YOUR OBJECTIVE
Every entry should be repeated exactly as written.

Stored data:
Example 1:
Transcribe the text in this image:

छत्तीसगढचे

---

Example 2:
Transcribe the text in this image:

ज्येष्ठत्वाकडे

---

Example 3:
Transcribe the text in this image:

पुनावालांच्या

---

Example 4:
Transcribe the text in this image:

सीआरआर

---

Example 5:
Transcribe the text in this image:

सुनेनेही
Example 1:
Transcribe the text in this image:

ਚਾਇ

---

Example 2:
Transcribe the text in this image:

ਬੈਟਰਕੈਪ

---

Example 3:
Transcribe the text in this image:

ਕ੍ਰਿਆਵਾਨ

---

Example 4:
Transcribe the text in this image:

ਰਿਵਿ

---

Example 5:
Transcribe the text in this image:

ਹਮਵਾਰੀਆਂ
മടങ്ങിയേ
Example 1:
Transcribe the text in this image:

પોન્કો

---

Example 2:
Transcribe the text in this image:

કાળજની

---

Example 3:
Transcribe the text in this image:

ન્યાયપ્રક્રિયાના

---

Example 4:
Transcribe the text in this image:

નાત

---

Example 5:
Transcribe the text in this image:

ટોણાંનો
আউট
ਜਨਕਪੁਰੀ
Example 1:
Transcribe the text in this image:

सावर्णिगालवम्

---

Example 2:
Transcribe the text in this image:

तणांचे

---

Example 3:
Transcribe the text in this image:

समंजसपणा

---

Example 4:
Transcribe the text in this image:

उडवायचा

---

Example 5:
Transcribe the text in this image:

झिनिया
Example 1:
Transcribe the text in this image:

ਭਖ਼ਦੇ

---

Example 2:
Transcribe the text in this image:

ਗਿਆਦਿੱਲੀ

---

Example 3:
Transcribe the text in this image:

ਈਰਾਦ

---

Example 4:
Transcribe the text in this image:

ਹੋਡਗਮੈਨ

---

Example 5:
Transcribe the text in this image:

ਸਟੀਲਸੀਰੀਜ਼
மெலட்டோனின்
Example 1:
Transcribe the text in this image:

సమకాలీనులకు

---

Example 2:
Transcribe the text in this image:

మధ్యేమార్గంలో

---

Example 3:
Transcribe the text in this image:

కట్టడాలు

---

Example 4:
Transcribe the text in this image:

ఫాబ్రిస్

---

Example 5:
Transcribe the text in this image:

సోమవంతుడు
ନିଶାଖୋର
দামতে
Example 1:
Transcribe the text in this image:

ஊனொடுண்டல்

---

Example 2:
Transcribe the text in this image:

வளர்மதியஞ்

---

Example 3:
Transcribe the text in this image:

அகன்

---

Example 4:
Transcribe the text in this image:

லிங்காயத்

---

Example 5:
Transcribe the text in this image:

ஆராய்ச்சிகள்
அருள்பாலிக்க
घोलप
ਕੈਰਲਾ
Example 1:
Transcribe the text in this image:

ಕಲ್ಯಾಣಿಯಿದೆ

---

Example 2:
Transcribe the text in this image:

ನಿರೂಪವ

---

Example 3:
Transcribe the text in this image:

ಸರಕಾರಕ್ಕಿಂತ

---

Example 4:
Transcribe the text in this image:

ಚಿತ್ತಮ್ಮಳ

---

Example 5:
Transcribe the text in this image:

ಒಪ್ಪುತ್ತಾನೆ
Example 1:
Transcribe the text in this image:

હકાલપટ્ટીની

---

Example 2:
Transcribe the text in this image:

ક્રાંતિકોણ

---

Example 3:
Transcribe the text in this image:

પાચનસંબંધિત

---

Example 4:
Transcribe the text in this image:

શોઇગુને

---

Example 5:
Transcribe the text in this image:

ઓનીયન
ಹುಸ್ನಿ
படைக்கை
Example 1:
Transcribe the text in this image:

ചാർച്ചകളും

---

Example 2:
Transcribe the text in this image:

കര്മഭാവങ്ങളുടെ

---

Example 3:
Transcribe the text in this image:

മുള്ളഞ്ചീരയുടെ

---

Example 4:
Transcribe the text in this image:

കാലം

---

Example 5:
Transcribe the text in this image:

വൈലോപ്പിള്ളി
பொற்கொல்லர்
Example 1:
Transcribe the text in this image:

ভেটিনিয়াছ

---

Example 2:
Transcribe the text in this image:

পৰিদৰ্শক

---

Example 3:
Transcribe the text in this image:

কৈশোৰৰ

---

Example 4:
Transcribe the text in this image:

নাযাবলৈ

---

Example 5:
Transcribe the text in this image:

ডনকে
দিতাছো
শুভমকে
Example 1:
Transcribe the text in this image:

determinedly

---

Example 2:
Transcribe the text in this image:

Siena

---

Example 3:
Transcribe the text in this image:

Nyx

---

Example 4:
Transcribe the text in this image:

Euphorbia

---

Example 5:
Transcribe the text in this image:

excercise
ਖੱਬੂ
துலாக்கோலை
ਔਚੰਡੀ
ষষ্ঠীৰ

SOLUTION TO THE EXERCISE
Example 1:
Transcribe the text in this image:

छत्तीसगढचे

---

Example 2:
Transcribe the text in this image:

ज्येष्ठत्वाकडे

---

Example 3:
Transcribe the text in this image:

पुनावालांच्या

---

Example 4:
Transcribe the text in this image:

सीआरआर

---

Example 5:
Transcribe the text in this image:

सुनेनेही
Example 1:
Transcribe the text in this image:

ਚਾਇ

---

Example 2:
Transcribe the text in this image:

ਬੈਟਰਕੈਪ

---

Example 3:
Transcribe the text in this image:

ਕ੍ਰਿਆਵਾਨ

---

Example 4:
Transcribe the text in this image:

ਰਿਵਿ

---

Example 5:
Transcribe the text in this image:

ਹਮਵਾਰੀਆਂ
മടങ്ങിയേ
Example 1:
Transcribe the text in this image:

પોન્કો

---

Example 2:
Transcribe the text in this image:

કાળજની

---

Example 3:
Transcribe the text in this image:

ન્યાયપ્રક્રિયાના

---

Example 4:
Transcribe the text in this image:

નાત

---

Example 5:
Transcribe the text in this image:

ટોણાંનો
আউট
ਜਨਕਪੁਰੀ
Example 1:
Transcribe the text in this image:

सावर्णिगालवम्

---

Example 2:
Transcribe the text in this image:

तणांचे

---

Example 3:
Transcribe the text in this image:

समंजसपणा

---

Example 4:
Transcribe the text in this image:

उडवायचा

---

Example 5:
Transcribe the text in this image:

झिनिया
Example 1:
Transcribe the text in this image:

ਭਖ਼ਦੇ

---

Example 2:
Transcribe the text in this image:

ਗਿਆਦਿੱਲੀ

---

Example 3:
Transcribe the text in this image:

ਈਰਾਦ

---

Example 4:
Transcribe the text in this image:

ਹੋਡਗਮੈਨ

---

Example 5:
Transcribe the text in this image:

ਸਟੀਲਸੀਰੀਜ਼
மெலட்டோனின்
Example 1:
Transcribe the text in this image:

సమకాలీనులకు

---

Example 2:
Transcribe the text in this image:

మధ్యేమార్గంలో

---

Example 3:
Transcribe the text in this image:

కట్టడాలు

---

Example 4:
Transcribe the text in this image:

ఫాబ్రిస్

---

Example 5:
Transcribe the text in this image:

సోమవంతుడు
ନିଶାଖୋର
দামতে
Example 1:
Transcribe the text in this image:

ஊனொடுண்டல்

---

Example 2:
Transcribe the text in this image:

வளர்மதியஞ்

---

Example 3:
Transcribe the text in this image:

அகன்

---

Example 4:
Transcribe the text in this image:

லிங்காயத்

---

Example 5:
Transcribe the text in this image:

ஆராய்ச்சிகள்
அருள்பாலிக்க
घोलप
ਕੈਰਲਾ
Example 1:
Transcribe the text in this image:

ಕಲ್ಯಾಣಿಯಿದೆ

---

Example 2:
Transcribe the text in this image:

ನಿರೂಪವ

---

Example 3:
Transcribe the text in this image:

ಸರಕಾರಕ್ಕಿಂತ

---

Example 4:
Transcribe the text in this image:

ಚಿತ್ತಮ್ಮಳ

---

Example 5:
Transcribe the text in this image:

ಒಪ್ಪುತ್ತಾನೆ
Example 1:
Transcribe the text in this image:

હકાલપટ્ટીની

---

Example 2:
Transcribe the text in this image:

ક્રાંતિકોણ

---

Example 3:
Transcribe the text in this image:

પાચનસંબંધિત

---

Example 4:
Transcribe the text in this image:

શોઇગુને

---

Example 5:
Transcribe the text in this image:

ઓનીયન
ಹುಸ್ನಿ
படைக்கை
Example 1:
Transcribe the text in this image:

ചാർച്ചകളും

---

Example 2:
Transcribe the text in this image:

കര്മഭാവങ്ങളുടെ

---

Example 3:
Transcribe the text in this image:

മുള്ളഞ്ചീരയുടെ

---

Example 4:
Transcribe the text in this image:

കാലം

---

Example 5:
Transcribe the text in this image:

വൈലോപ്പിള്ളി
பொற்கொல்லர்
Example 1:
Transcribe the text in this image:

ভেটিনিয়াছ

---

Example 2:
Transcribe the text in this image:

পৰিদৰ্শক

---

Example 3:
Transcribe the text in this image:

কৈশোৰৰ

---

Example 4:
Transcribe the text in this image:

নাযাবলৈ

---

Example 5:
Transcribe the text in this image:

ডনকে
দিতাছো
শুভমকে
Example 1:
Transcribe the text in this image:

determinedly

---

Example 2:
Transcribe the text in this image:

Siena

---

Example 3:
Transcribe the text in this image:

Nyx

---

Example 4:
Transcribe the text in this image:

Euphorbia

---

Example 5:
Transcribe the text in this image:

excercise
ਖੱਬੂ
துலாக்கோலை
ਔਚੰਡੀ
ষষ্ঠীৰ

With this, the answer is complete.